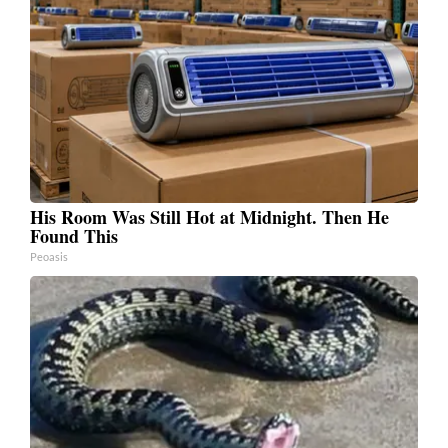
His Room Was Still Hot at Midnight. Then He
Found This
Peoasis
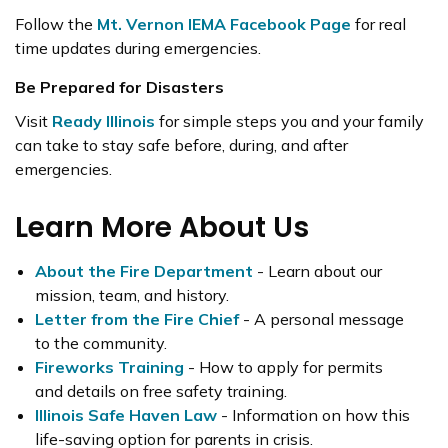
Follow the
Mt. Vernon IEMA Facebook Page
for real
time updates during emergencies.
Be Prepared for Disasters
Visit
Ready Illinois
for simple steps you and your family
can take to stay safe before, during, and after
emergencies.
Learn More About Us
About the Fire Department
- Learn about our
mission, team, and history.
Letter from the Fire Chief
- A personal message
to the community.
Fireworks Training
- How to apply for permits
and details on free safety training.
Illinois Safe Haven Law
- Information on how this
life-saving option for parents in crisis.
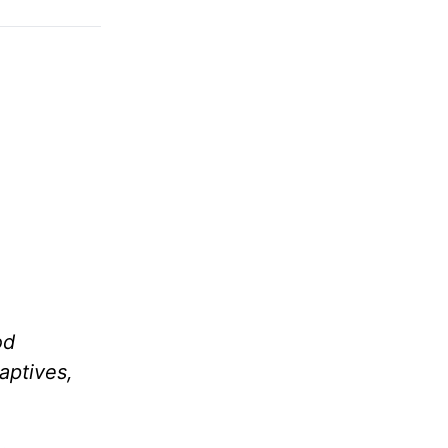
od
aptives,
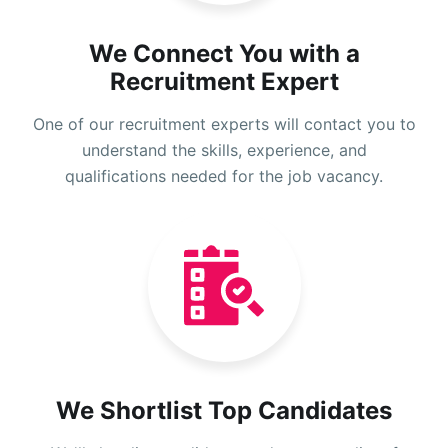
We Connect You with a
Recruitment Expert
One of our recruitment experts will contact you to
understand the skills, experience, and
qualifications needed for the job vacancy.
We Shortlist Top Candidates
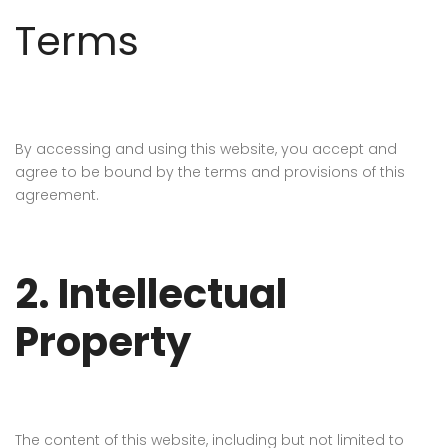
Terms
By accessing and using this website, you accept and
agree to be bound by the terms and provisions of this
agreement.
2. Intellectual
Property
The content of this website, including but not limited to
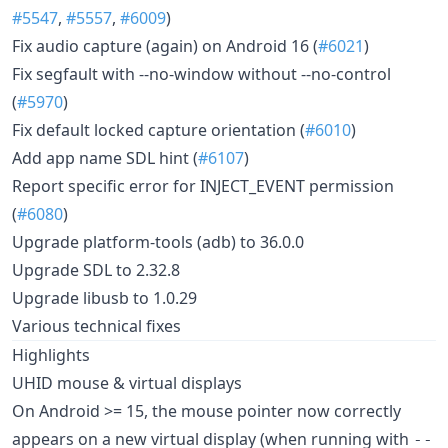
#5547
,
#5557
,
#6009
)
Fix audio capture (again) on Android 16 (
#6021
)
Fix segfault with --no-window without --no-control
(
#5970
)
Fix default locked capture orientation (
#6010
)
Add app name SDL hint (
#6107
)
Report specific error for INJECT_EVENT permission
(
#6080
)
Upgrade platform-tools (adb) to 36.0.0
Upgrade SDL to 2.32.8
Upgrade libusb to 1.0.29
Various technical fixes
Highlights
UHID mouse & virtual displays
On Android >= 15, the mouse pointer now correctly
appears on a new virtual display (when running with
--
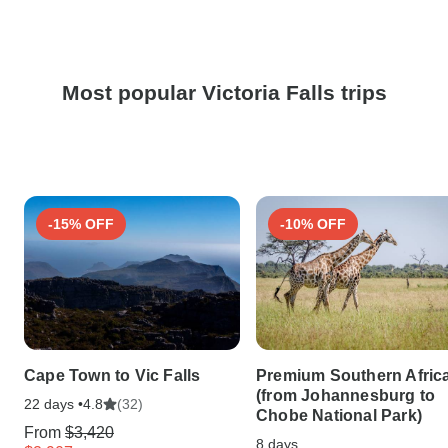
Most popular Victoria Falls trips
-15% OFF
-10% OFF
Cape Town to Vic Falls
Premium Southern Afric
(from Johannesburg to
22 days •
(32)
4.8
Chobe National Park)
From
$3,420
8 days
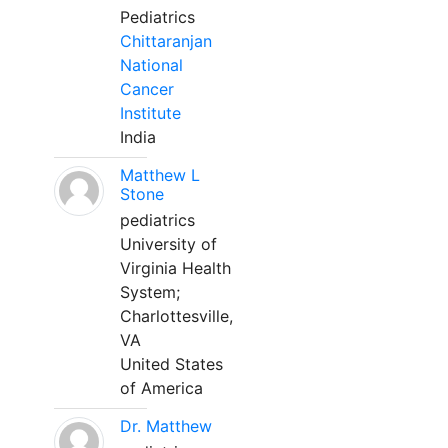
Pediatrics
Chittaranjan
National
Cancer
Institute
India
Matthew L
Stone
pediatrics
University of
Virginia Health
System;
Charlottesville,
VA
United States
of America
Dr. Matthew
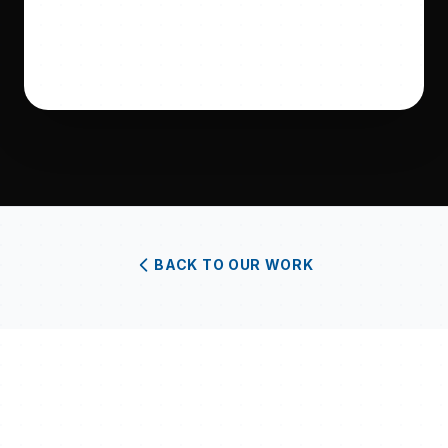
BACK TO OUR WORK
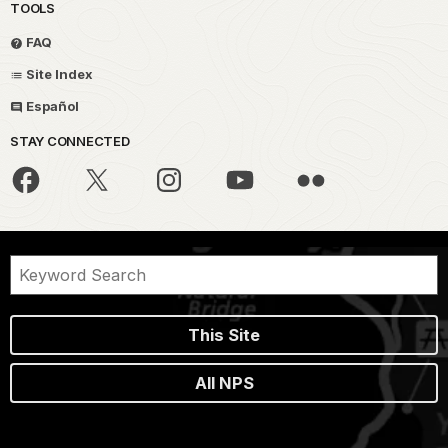
TOOLS
FAQ
Site Index
Español
STAY CONNECTED
This Site
All NPS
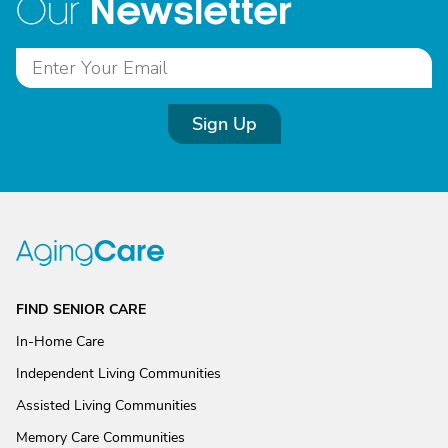
Newsletter
Our
Sign Up
FIND SENIOR CARE
In-Home Care
Independent Living Communities
Assisted Living Communities
Memory Care Communities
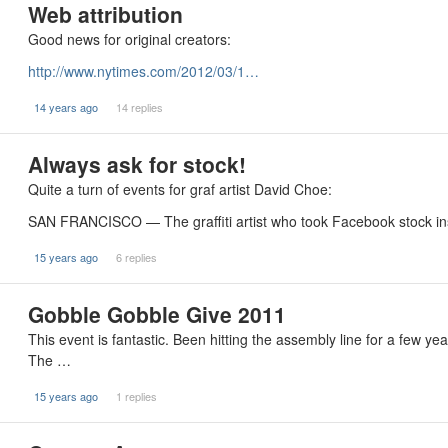
Web attribution
Good news for original creators:
http://www.nytimes.com/2012/03/1…
14 years ago
14 replies
Always ask for stock!
Quite a turn of events for graf artist David Choe:
SAN FRANCISCO — The graffiti artist who took Facebook stock i
15 years ago
6 replies
Gobble Gobble Give 2011
This event is fantastic. Been hitting the assembly line for a few y
The …
15 years ago
1 replies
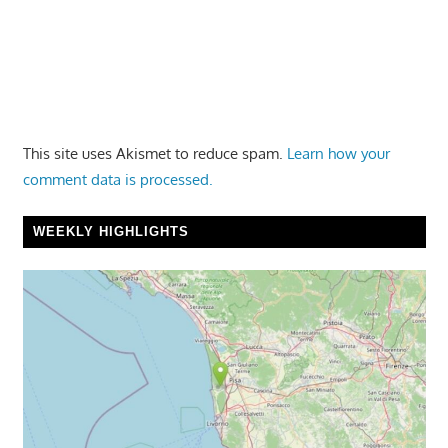
This site uses Akismet to reduce spam.
Learn how your
comment data is processed.
WEEKLY HIGHLIGHTS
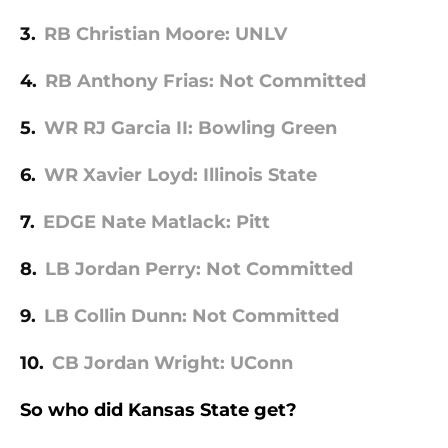
3.
RB Christian Moore: UNLV
4.
RB Anthony Frias: Not Committed
5.
WR RJ Garcia II: Bowling Green
6.
WR Xavier Loyd: Illinois State
7.
EDGE Nate Matlack: Pitt
8.
LB Jordan Perry: Not Committed
9.
LB Collin Dunn: Not Committed
10.
CB Jordan Wright: UConn
So who did Kansas State get?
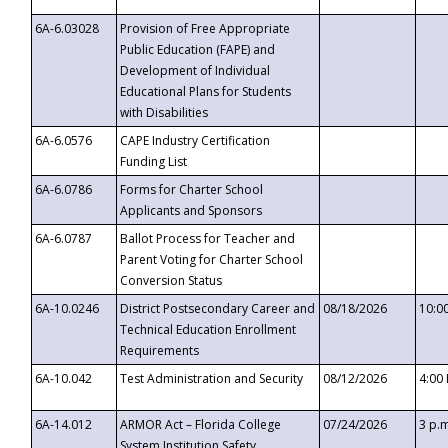
6A-6.03028
Provision of Free Appropriate
Public Education (FAPE) and
Development of Individual
Educational Plans for Students
with Disabilities
6A-6.0576
CAPE Industry Certification
Funding List
6A-6.0786
Forms for Charter School
Applicants and Sponsors
6A-6.0787
Ballot Process for Teacher and
Parent Voting for Charter School
Conversion Status
6A-10.0246
District Postsecondary Career and
08/18/2026
10:0
Technical Education Enrollment
Requirements
6A-10.042
Test Administration and Security
08/12/2026
4:00
6A-14.012
ARMOR Act – Florida College
07/24/2026
3 p.
System Institution Safety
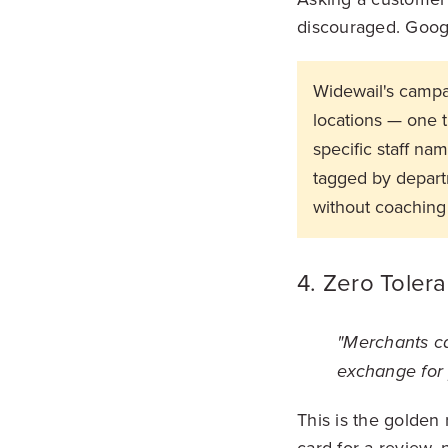
discouraged. Googl
Widewail's campa
locations — one 
specific staff na
tagged by departm
without coaching
4. Zero Tolera
"Merchants ca
exchange for 
This is the golden
card for a review, 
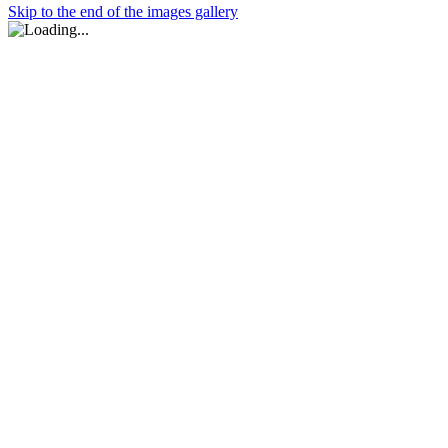
Skip to the end of the images gallery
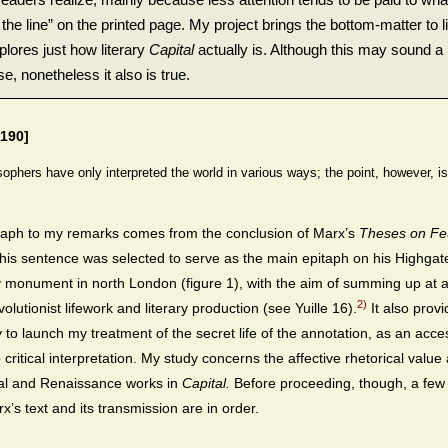
the line” on the printed page. My project brings the bottom-matter to l
plores just how literary
Capital
actually is. Although this may sound a 
e, nonetheless it also is true.
190]
sophers have only interpreted the world in various ways; the point, however, i
aph to my remarks comes from the conclusion of Marx’s
Theses on Fe
this sentence was selected to serve as the main epitaph on his Highgat
monument in north London (figure 1), with the aim of summing up at 
2)
olutionist lifework and literary production (see Yuille 16).
It also provi
ay to launch my treatment of the secret life of the annotation, as an acc
 critical interpretation. My study concerns the affective rhetorical valu
cal and Renaissance works in
Capital.
Before proceeding, though, a few
x’s text and its transmission are in order.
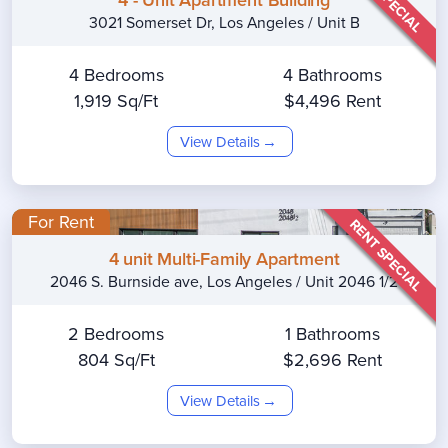
3021 Somerset Dr, Los Angeles / Unit B
4 Bedrooms
4 Bathrooms
1,919 Sq/Ft
$4,496 Rent
View Details
For Rent
RENT SPECIAL
4 unit Multi-Family Apartment
2046 S. Burnside ave, Los Angeles / Unit 2046 1/2
2 Bedrooms
1 Bathrooms
804 Sq/Ft
$2,696 Rent
View Details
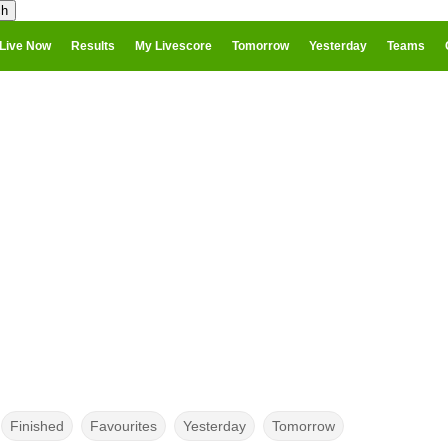
Live Now
Results
My Livescore
Tomorrow
Yesterday
Teams
Finished
Favourites
Yesterday
Tomorrow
----
* Action item
Apart from the images, every line above needs to be printed again exactly.

* Solved problem
His Room Was Still Hot at Midnight. Then He
Found This
Peoasis
Follow the
Mt. Vernon IEMA Facebook Page
for real
time updates during emergencies.
Be Prepared for Disasters
Visit
Ready Illinois
for simple steps you and your family
can take to stay safe before, during, and after
emergencies.
Learn More About Us
About the Fire Department
- Learn about our
mission, team, and history.
Letter from the Fire Chief
- A personal message
to the community.
Fireworks Training
- How to apply for permits
and details on free safety training.
Illinois Safe Haven Law
- Information on how this
life-saving option for parents in crisis.
od
aptives,
We Connect You with a
Recruitment Expert
One of our recruitment experts will contact you to
understand the skills, experience, and
qualifications needed for the job vacancy.
We Shortlist Top Candidates
Terms
By accessing and using this website, you accept and
agree to be bound by the terms and provisions of this
agreement.
2. Intellectual
Property
The content of this website, including but not limited to
#5547
,
#5557
,
#6009
)
Fix audio capture (again) on Android 16 (
#6021
)
Fix segfault with --no-window without --no-control
(
#5970
)
Fix default locked capture orientation (
#6010
)
Add app name SDL hint (
#6107
)
Report specific error for INJECT_EVENT permission
(
#6080
)
Upgrade platform-tools (adb) to 36.0.0
Upgrade SDL to 2.32.8
Upgrade libusb to 1.0.29
Various technical fixes
Highlights
UHID mouse & virtual displays
On Android >= 15, the mouse pointer now correctly
appears on a new virtual display (when running with
--
Most popular Victoria Falls trips
-15% OFF
-10% OFF
Cape Town to Vic Falls
Premium Southern Afric
(from Johannesburg to
22 days •
(32)
4.8
Chobe National Park)
From
$3,420
8 days
Pediatrics
Chittaranjan
National
Cancer
Institute
India
Matthew L
Stone
pediatrics
University of
Virginia Health
System;
Charlottesville,
VA
United States
of America
Dr. Matthew
BACK TO OUR WORK
TOOLS
FAQ
Site Index
Español
STAY CONNECTED
This Site
All NPS
Newsletter
Our
Sign Up
FIND SENIOR CARE
In-Home Care
Independent Living Communities
Assisted Living Communities
Memory Care Communities
Web attribution
Good news for original creators:
http://www.nytimes.com/2012/03/1…
14 years ago
14 replies
Always ask for stock!
Quite a turn of events for graf artist David Choe:
SAN FRANCISCO — The graffiti artist who took Facebook stock i
15 years ago
6 replies
Gobble Gobble Give 2011
This event is fantastic. Been hitting the assembly line for a few y
The …
15 years ago
1 replies
This site uses Akismet to reduce spam.
Learn how your
comment data is processed.
WEEKLY HIGHLIGHTS
3.
RB Christian Moore: UNLV
4.
RB Anthony Frias: Not Committed
5.
WR RJ Garcia II: Bowling Green
6.
WR Xavier Loyd: Illinois State
7.
EDGE Nate Matlack: Pitt
8.
LB Jordan Perry: Not Committed
9.
LB Collin Dunn: Not Committed
10.
CB Jordan Wright: UConn
So who did Kansas State get?
6A-6.03028
Provision of Free Appropriate
Public Education (FAPE) and
Development of Individual
Educational Plans for Students
with Disabilities
6A-6.0576
CAPE Industry Certification
Funding List
6A-6.0786
Forms for Charter School
Applicants and Sponsors
6A-6.0787
Ballot Process for Teacher and
Parent Voting for Charter School
Conversion Status
6A-10.0246
District Postsecondary Career and
08/18/2026
10:0
Technical Education Enrollment
Requirements
6A-10.042
Test Administration and Security
08/12/2026
4:00
6A-14.012
ARMOR Act – Florida College
07/24/2026
3 p.
System Institution Safety
discouraged. Googl
Widewail's campa
locations — one 
specific staff na
tagged by departm
without coaching
4. Zero Tolera
"Merchants ca
exchange for 
This is the golden
card for a review, 
Skip to the end of the images gallery
the line” on the printed page. My project brings the bottom-matter to l
plores just how literary
Capital
actually is. Although this may sound a 
e, nonetheless it also is true.
190]
sophers have only interpreted the world in various ways; the point, however, i
aph to my remarks comes from the conclusion of Marx’s
Theses on Fe
this sentence was selected to serve as the main epitaph on his Highgat
monument in north London (figure 1), with the aim of summing up at 
2)
olutionist lifework and literary production (see Yuille 16).
It also provi
ay to launch my treatment of the secret life of the annotation, as an acc
 critical interpretation. My study concerns the affective rhetorical valu
cal and Renaissance works in
Capital.
Before proceeding, though, a few
x’s text and its transmission are in order.
3021 Somerset Dr, Los Angeles / Unit B
4 Bedrooms
4 Bathrooms
1,919 Sq/Ft
$4,496 Rent
View Details
For Rent
RENT SPECIAL
4 unit Multi-Family Apartment
2046 S. Burnside ave, Los Angeles / Unit 2046 1/2
2 Bedrooms
1 Bathrooms
804 Sq/Ft
$2,696 Rent
View Details
Live Now
Results
My Livescore
Tomorrow
Yesterday
Teams
Finished
Favourites
Yesterday
Tomorrow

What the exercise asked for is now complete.